Russian state prosecutors said they would back effort to jail Alexei Navalny for up to three and a half years at a court hearing.
The Kremlin said it would not heed United States complaints about his case.
Riot police used forced to break up protests across Russia on Sunday calling for Navalny, a prominent critic of President Vladimir Putin, to be freed. More than 5,300 people were detained in a massive show of force.
That prompted U.S. Secretary of State Antony Blinken to condemn what he said was the persistent use of harsh tactics against peaceful protesters and journalists, and to call for Navalny’s release.
Kremlin spokesman Dmitry Peskov said on Monday that Moscow would ignore Blinken’s comments about what he said were illegal protests inside Russia and warned against Washington imposing any new sanctions.
“…We are not prepared to accept or heed American statements about this,” said Peskov.
A court on Tuesday is set to consider a request from Moscow’s prison service to hand Navalny a jail term of up to three and a half years for alleged parole violations which he calls trumped up.

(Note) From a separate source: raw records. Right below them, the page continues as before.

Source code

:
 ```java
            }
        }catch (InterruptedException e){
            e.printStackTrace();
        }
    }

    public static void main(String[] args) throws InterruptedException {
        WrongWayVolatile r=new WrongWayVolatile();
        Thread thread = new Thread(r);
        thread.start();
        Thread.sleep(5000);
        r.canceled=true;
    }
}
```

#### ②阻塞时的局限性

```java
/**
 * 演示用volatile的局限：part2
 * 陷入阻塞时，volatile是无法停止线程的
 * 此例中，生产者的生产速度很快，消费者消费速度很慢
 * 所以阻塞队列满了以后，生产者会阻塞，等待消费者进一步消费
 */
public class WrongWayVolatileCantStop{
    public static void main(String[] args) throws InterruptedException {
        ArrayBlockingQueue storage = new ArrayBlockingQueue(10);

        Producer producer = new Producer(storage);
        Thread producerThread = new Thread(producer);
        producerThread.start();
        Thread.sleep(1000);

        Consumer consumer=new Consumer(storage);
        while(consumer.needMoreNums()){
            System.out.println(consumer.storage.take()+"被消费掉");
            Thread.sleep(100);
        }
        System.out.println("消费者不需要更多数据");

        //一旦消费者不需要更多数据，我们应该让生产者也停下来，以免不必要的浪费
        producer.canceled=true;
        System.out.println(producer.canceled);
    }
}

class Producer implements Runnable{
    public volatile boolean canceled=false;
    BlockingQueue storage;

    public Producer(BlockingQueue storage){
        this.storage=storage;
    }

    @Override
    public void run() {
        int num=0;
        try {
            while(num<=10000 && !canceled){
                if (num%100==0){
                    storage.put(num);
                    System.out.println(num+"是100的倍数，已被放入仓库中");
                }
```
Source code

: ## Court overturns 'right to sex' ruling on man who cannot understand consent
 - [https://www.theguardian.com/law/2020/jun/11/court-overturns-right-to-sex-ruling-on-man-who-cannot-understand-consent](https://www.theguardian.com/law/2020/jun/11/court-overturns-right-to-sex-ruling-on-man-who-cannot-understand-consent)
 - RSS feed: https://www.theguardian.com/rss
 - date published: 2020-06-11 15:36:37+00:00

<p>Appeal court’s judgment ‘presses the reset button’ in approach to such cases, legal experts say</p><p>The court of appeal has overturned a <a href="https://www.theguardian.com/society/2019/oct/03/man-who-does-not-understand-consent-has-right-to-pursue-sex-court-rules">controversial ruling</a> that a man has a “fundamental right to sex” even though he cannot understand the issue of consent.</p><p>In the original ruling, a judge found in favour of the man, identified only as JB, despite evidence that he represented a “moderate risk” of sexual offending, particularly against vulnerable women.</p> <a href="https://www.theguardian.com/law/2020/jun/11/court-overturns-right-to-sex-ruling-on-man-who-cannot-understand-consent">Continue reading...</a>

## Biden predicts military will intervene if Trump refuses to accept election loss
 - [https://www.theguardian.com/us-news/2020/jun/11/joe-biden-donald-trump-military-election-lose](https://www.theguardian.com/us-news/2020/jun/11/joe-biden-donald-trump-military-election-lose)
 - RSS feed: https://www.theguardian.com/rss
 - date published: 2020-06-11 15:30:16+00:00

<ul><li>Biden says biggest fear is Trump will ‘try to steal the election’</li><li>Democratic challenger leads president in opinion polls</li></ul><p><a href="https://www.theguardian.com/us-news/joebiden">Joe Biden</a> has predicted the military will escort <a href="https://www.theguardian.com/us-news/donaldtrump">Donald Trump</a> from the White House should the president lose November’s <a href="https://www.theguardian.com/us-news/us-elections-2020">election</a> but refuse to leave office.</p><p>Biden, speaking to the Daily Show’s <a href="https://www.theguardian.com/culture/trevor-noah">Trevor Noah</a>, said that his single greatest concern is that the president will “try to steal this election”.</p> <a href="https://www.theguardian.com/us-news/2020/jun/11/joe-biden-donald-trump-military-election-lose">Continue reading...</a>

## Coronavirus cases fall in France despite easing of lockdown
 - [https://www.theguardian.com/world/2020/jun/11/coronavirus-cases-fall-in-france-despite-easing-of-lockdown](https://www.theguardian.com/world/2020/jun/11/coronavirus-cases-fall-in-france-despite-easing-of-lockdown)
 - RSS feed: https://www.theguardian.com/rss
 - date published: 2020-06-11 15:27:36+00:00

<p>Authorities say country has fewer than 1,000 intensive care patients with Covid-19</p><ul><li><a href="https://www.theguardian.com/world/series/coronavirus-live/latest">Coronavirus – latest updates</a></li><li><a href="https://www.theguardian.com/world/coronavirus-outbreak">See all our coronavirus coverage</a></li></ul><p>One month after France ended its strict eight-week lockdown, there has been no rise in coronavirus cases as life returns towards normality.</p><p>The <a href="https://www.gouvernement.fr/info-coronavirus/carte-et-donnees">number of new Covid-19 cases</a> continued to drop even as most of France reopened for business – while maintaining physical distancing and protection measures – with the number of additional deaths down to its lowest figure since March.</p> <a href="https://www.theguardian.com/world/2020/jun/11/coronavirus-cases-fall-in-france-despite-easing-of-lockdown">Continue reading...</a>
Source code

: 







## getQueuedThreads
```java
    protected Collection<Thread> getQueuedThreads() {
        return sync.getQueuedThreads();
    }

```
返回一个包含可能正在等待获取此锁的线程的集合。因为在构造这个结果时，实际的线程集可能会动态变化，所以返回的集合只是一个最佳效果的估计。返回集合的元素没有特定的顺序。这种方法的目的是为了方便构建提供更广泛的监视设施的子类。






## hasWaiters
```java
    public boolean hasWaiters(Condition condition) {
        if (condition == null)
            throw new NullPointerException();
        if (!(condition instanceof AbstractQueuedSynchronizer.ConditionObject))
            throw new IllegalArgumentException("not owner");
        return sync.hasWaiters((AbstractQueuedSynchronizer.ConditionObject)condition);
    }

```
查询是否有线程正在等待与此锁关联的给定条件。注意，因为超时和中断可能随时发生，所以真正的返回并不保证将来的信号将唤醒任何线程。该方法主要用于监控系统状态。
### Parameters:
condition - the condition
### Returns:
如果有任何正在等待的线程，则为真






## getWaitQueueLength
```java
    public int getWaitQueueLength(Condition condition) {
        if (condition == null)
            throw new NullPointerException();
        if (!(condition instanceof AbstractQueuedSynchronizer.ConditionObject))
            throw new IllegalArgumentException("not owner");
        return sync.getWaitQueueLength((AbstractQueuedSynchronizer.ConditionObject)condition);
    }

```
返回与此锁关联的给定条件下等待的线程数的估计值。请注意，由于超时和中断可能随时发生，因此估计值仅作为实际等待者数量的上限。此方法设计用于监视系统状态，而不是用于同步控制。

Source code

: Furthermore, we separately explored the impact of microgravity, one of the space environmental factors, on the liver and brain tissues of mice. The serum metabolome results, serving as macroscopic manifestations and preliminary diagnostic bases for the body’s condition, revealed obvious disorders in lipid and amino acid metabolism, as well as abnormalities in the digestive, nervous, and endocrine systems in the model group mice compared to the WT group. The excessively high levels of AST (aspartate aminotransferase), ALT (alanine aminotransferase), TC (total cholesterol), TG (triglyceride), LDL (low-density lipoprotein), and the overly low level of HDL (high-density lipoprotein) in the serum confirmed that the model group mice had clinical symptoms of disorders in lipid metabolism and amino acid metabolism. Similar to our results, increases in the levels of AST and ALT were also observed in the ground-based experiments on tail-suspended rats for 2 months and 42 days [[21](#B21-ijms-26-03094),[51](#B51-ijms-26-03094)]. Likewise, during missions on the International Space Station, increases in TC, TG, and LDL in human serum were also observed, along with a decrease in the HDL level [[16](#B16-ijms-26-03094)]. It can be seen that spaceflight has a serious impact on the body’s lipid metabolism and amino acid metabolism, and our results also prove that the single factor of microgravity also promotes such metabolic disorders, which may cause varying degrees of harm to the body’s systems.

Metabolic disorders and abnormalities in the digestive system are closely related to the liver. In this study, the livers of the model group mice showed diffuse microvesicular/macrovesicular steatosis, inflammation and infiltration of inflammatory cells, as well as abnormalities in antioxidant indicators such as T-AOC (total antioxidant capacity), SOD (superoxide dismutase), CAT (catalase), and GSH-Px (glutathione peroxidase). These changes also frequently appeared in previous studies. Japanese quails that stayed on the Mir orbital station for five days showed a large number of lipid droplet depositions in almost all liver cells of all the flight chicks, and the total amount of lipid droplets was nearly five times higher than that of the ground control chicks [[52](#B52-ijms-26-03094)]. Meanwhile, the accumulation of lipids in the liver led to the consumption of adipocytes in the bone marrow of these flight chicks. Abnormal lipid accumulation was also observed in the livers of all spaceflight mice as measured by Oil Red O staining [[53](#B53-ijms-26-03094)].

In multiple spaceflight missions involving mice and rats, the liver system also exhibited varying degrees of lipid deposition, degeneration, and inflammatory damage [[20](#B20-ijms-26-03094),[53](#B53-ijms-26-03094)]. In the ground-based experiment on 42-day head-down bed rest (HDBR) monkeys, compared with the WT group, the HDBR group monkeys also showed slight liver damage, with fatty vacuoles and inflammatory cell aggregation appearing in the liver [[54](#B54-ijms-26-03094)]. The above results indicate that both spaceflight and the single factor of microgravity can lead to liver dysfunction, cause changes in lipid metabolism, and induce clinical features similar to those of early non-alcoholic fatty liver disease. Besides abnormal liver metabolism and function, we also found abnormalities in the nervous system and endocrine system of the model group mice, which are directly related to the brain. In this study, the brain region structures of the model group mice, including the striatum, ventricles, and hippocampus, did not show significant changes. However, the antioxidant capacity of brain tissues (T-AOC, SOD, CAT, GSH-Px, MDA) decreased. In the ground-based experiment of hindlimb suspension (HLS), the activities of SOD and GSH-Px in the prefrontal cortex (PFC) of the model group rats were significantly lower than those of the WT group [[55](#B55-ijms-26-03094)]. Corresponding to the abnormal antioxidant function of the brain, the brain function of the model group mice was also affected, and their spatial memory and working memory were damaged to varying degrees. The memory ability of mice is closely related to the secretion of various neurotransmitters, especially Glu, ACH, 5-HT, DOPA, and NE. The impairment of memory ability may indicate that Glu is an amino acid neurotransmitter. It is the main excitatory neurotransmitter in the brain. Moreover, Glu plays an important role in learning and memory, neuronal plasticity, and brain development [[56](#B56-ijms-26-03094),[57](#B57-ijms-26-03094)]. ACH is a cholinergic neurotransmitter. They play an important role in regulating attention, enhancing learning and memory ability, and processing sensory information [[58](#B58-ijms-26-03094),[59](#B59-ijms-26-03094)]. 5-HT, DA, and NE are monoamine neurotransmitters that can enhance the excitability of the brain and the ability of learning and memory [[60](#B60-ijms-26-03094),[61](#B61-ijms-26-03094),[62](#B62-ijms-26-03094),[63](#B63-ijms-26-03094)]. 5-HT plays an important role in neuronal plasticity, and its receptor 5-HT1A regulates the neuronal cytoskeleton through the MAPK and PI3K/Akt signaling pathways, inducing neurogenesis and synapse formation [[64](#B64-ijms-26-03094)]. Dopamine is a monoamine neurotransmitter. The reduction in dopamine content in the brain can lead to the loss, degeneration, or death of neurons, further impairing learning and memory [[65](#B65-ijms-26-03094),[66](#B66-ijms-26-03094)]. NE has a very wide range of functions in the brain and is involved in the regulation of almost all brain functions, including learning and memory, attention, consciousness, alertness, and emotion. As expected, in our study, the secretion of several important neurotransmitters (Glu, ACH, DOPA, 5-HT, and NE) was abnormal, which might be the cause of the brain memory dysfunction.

Russian police raid Vladimir Putin top critic
The Prosecutor General’s office said on Monday that the request was legal and justified and that state prosecutors would ask a court to grant the prison service’s request.
Navalny, 44, is serving a 30 day stint in jail after being immediately arrested upon arrival in Russia from Germany where he had been recovering from a nerve agent attack in Russia.
He says Putin ordered his murder, something the Kremlin denies.
Sunday’s nationwide rallies, held for a second straight weekend, drew an angry response from the Kremlin.
Peskov, the Kremlin spokesman, on Monday said a large number of “hooligans and provocateurs” had been present who he accused of acting aggressively towards the police.
Protesters surrounded the Russian capital
“There can be no conversation with hooligans and provocateurs, the law should be applied with the utmost severity,” Peskov told reporters.
Pavel Chikov, a lawyer and rights advocate, said police had opened 40 criminal cases in 18 different regions related to the two weekends of protests.
Navalny’s allies have called on supporters to gather outside the Moscow court on Tuesday during his hearing, something the authorities are certain to characterise as an illegal protest.